Purpose: To build another .docx-file with Interop contained those tables filled with gradient color based on colors in its corners.
Where problem appears: I need to transform colors in tables corners from WdColor to System.Drawing.Color to calculate gradient. So I work with cell's Shading.BackgroundPatternColor property. And I found that sometimes it contains correct BGR 24-bit value and sometimes it doesn't.
The second case appears only when cell has one of the theme palette colors (standard and rgb-palette colors works well, but theme palette colors lead to problem). For example, when I set 0x00F2F2F2 (the lightest gray) color then it stores in document.xml inside .docx-file archive correctly but Shading.BackgroundPatternColor property is set to 0xDC00F2FF. So ColorTranslator.FromOle returns different color.
Btw, there's no WdColor for this gray in enum. The lighest gray wdColorGray05 = 0xF3F3F3 due to .Net Reflector. It means that not all palette default colors correspond to enum colors.
Also if I set manually the same color in RGB-palette in Word (ie. 242, 242, 242), save file and open again by Interop - color will be set properly as 0x00F2F2F2!
Question: Anybody had that problem? How to properly retrieve RGB color from Shading.BackgroundPatternColor property? Why this property doesn't correspond to value stored in document.xml?

回答1:

It's second time I have problems with retrieving RGB-colors from office documents.

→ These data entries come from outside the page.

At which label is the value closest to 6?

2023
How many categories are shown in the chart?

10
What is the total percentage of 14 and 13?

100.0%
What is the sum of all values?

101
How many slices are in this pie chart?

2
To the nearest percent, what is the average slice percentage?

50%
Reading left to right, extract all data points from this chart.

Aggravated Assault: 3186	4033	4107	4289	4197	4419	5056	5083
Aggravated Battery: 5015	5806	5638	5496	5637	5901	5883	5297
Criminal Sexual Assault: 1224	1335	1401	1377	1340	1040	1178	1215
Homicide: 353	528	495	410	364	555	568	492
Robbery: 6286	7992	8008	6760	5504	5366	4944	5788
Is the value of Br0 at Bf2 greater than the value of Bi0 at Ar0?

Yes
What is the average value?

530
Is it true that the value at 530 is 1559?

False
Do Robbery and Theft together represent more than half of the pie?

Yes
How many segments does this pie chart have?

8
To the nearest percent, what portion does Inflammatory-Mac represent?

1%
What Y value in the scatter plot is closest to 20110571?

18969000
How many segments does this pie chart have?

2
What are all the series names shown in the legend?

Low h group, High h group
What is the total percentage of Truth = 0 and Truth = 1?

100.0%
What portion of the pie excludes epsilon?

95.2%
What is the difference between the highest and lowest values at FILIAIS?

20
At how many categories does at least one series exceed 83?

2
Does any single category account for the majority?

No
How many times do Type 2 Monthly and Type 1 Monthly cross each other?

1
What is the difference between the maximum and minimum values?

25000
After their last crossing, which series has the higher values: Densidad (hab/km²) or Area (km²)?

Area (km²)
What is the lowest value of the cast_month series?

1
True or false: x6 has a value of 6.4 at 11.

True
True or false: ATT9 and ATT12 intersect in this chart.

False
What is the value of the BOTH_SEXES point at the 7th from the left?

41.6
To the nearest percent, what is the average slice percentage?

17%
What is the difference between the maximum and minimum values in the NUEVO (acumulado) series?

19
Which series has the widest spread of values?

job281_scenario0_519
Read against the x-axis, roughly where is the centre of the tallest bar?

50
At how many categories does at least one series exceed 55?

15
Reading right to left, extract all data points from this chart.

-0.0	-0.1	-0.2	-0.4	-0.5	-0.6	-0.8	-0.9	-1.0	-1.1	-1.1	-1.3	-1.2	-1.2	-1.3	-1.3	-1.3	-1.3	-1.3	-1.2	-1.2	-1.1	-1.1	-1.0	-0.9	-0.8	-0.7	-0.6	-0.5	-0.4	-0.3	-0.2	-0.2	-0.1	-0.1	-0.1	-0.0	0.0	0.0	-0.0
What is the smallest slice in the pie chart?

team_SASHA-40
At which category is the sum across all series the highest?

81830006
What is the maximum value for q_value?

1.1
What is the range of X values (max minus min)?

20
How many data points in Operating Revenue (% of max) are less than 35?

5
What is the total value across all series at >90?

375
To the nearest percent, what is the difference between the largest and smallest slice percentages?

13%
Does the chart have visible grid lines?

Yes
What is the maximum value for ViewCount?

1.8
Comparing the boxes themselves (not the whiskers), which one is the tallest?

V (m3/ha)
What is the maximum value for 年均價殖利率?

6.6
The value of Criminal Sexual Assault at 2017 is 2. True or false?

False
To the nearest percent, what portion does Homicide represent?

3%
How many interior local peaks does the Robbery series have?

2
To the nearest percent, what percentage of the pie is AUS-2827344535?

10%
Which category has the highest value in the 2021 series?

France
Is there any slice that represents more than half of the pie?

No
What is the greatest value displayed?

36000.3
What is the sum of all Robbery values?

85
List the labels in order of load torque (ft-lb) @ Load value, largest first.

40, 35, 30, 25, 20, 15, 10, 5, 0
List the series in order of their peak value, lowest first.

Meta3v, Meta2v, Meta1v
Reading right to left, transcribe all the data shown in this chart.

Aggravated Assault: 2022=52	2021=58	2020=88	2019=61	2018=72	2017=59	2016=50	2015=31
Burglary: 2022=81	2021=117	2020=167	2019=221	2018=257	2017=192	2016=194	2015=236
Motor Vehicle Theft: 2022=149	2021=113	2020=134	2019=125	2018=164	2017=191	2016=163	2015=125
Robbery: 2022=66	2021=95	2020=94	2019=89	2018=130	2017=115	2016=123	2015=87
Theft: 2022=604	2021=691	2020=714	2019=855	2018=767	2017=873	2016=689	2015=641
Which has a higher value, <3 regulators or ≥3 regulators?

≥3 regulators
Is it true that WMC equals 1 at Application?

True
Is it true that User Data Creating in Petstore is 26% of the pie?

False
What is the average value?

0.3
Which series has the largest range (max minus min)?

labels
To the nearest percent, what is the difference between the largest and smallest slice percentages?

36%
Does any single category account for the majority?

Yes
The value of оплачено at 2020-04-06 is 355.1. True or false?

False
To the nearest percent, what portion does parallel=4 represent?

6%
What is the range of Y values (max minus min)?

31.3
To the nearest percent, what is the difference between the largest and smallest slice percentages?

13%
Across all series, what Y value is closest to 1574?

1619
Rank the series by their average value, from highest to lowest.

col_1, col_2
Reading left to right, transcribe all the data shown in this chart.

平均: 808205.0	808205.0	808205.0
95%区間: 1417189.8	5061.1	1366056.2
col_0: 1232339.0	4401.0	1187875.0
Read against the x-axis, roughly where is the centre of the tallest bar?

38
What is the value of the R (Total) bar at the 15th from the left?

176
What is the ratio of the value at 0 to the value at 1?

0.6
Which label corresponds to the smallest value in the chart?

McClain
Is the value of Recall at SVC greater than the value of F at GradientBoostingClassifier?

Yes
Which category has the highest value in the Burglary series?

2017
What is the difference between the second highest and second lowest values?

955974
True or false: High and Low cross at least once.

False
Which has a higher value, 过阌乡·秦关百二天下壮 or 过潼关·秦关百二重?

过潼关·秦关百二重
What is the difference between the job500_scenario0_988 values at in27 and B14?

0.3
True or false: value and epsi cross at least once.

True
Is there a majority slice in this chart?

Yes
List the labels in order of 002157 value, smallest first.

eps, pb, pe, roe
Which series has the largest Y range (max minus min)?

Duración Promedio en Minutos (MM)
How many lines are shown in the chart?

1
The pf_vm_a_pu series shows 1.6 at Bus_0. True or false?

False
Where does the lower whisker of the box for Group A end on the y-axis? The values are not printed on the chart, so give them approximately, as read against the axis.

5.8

First time it was Excel 2007 .xlsx file format, now it's Word 2010 .docx (still 2007 format though). So after a little search I decided to answer my own question for all those fellows who will have the same trouble.

For more deep explanation and examples I send you to the article which helped me a lot . Since examples used in this article probably will be harder to read for C# developers since they're written on VBA I attached link to my implementation of rgb color retriever.

So. If you open one of the Office program (particularly Excel or Word) you can set color of the most objects, text, background etc. And there's a dialog showed to select it. In Office 2007 or higher you'll see a set of 10 standard colors and set of 60 colors based on theme. If you click on 'More colors..' you'll be able to select color from predetermined color set or from RGB-palette.

The way you've chosen a color from that dialog determines format for storing the color. The property which stores color value is a 32-bit integer where 1st the most significant byte (let's call it FormatByte) is for format specification and the other 24-bit for color value or anything else (let's call these 24-bits ColorValue). Here're possible format specifications:

  • FormatByte == 0x00
    ColorValue is common BGR-value. In C# you can retrieve RGB by ColorTranslator.FromOle(ColorValue);. This format is used when you've selected standard colors, or one of the colors from 'More colors..' dialog (predetermined or palette).

  • FormatByte == 0xFF
    ColorValue will be 0x000000. It's wdColorAutomatic value. It's a contrast color and that's all what I know about it (in my case It always was white for background and black for font). Haven't researched it more.

  • FormatByte == 0x80
    ColorValue will be in range [0x000000, 0x000018]. These colors you can meet in ActiveX controls in a document. It's a system KnownColors (there's a c# superset - System.Drawing.KnownColor which contains that values). If I understood right you can retrieve RGB also by ColorTranslator.FromOle(_color);, where _color is all 32-bit property value, because due to reflected implementation of ColorTranslator.FromOle() it checks if color is from KnownColor enum. But I've never been faced with that values while parsing Office files to approve.

  • FormatByte in range [0xD4, 0xDF]
    In that case you deal with color based on theme. It represents as index of base color and tint or shade shift.

Let's take a deeper look at the last case because there're much more difficulties.
As you see the first half of FormatByte is always 0xD and the other half varies from 0x4 to 0xF. This second half is an index of one of the 10 base colors.

There's a wdThemeColorIndex enumeration in Word for that index and it can be translated to more basic Office msoThemeColorSchemeIndex enumeration (it's placed in Microsoft.Office.Core.dll which can be linked from tabPage .COM as Microsoft Office XX.0 Object Library where XX.0 - version of Office). You can take a look to article linked above for the translation sheet or VBA function or to my implementation to C# method. From this msoThemeColorSchemeIndex we can obtain RGB property by ActiveDocument.DocumentTheme.
Then we retrieve tint or shade from ColorValue, translate base color to HSL (hue, saturation, lightness), apply tint or shade to it and translate result back to RGB.